### What you have to do
Collect every line of the material below that contains the word "greater", matching its case exactly.

───

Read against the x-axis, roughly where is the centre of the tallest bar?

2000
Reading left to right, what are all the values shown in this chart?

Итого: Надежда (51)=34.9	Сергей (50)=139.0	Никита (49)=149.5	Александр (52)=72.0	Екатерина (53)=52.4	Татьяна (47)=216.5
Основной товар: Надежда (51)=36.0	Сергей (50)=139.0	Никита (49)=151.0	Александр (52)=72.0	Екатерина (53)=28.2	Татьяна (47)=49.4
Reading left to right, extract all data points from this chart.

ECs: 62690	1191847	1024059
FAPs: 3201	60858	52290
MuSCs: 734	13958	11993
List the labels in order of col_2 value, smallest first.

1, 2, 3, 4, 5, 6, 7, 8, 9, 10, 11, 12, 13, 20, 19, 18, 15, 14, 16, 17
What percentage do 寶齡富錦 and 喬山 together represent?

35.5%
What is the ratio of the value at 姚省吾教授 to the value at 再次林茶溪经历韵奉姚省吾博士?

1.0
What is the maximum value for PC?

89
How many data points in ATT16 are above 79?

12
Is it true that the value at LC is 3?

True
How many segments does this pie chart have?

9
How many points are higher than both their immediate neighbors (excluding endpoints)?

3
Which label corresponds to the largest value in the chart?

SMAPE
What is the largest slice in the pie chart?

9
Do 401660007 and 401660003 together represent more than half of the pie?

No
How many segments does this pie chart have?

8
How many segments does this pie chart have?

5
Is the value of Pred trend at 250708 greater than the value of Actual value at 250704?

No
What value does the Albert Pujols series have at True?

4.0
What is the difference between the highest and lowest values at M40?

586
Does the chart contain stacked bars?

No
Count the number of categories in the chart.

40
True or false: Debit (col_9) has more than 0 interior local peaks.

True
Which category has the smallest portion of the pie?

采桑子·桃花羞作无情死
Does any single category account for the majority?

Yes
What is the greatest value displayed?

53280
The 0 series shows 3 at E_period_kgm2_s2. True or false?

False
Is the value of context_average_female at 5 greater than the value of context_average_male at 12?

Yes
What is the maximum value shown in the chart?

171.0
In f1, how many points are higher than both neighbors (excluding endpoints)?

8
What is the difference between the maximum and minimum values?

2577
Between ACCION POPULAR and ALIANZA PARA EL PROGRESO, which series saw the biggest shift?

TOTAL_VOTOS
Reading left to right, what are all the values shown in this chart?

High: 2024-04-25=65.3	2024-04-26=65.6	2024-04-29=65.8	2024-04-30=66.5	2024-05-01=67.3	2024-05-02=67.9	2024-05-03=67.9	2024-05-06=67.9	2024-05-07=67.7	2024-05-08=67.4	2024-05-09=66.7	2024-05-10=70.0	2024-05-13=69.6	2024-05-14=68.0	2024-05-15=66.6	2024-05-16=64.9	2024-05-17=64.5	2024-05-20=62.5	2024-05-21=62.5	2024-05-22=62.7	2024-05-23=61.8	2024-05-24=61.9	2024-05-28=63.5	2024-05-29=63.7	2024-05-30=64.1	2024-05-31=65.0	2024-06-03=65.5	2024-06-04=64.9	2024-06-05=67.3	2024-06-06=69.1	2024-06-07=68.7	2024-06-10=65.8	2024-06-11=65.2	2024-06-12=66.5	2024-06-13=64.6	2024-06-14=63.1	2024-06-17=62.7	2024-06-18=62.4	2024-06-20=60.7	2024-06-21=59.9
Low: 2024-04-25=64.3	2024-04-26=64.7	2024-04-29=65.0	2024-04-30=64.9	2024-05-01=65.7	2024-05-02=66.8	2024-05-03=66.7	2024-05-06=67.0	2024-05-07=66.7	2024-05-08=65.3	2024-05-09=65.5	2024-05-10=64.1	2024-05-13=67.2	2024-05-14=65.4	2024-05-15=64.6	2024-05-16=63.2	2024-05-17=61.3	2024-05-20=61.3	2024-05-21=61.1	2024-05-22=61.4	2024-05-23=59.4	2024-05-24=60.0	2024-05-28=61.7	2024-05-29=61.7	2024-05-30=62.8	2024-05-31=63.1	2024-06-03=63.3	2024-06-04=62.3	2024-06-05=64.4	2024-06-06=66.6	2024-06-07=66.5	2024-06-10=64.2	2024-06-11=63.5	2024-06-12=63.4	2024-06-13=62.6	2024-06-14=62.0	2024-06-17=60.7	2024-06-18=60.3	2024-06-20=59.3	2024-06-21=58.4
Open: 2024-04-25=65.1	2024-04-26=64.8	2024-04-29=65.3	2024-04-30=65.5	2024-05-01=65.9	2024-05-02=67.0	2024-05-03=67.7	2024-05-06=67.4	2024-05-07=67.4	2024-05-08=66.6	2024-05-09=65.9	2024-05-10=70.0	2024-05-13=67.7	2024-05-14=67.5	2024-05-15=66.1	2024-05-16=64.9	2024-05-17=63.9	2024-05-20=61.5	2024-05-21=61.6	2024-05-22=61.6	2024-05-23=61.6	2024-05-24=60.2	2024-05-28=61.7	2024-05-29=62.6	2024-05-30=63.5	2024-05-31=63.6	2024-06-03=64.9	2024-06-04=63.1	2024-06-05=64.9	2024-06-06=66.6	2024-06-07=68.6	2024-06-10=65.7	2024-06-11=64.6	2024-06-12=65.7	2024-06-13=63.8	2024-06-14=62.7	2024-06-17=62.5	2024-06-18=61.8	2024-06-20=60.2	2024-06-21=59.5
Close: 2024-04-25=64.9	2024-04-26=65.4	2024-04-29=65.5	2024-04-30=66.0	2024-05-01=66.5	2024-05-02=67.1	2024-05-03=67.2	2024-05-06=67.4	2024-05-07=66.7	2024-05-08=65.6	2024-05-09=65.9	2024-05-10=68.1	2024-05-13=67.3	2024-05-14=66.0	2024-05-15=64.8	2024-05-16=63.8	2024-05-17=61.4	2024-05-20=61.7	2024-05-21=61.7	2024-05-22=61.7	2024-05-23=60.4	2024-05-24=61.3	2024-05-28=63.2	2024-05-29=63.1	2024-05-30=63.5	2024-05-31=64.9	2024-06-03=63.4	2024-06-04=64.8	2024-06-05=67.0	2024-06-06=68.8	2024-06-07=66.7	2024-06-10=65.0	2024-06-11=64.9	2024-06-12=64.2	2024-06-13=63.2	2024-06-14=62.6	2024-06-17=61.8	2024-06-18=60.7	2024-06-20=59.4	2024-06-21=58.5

───

### Reply
Is the value of Pred trend at 250708 greater than the value of Actual value at 250704?
Is the value of context_average_female at 5 greater than the value of context_average_male at 12?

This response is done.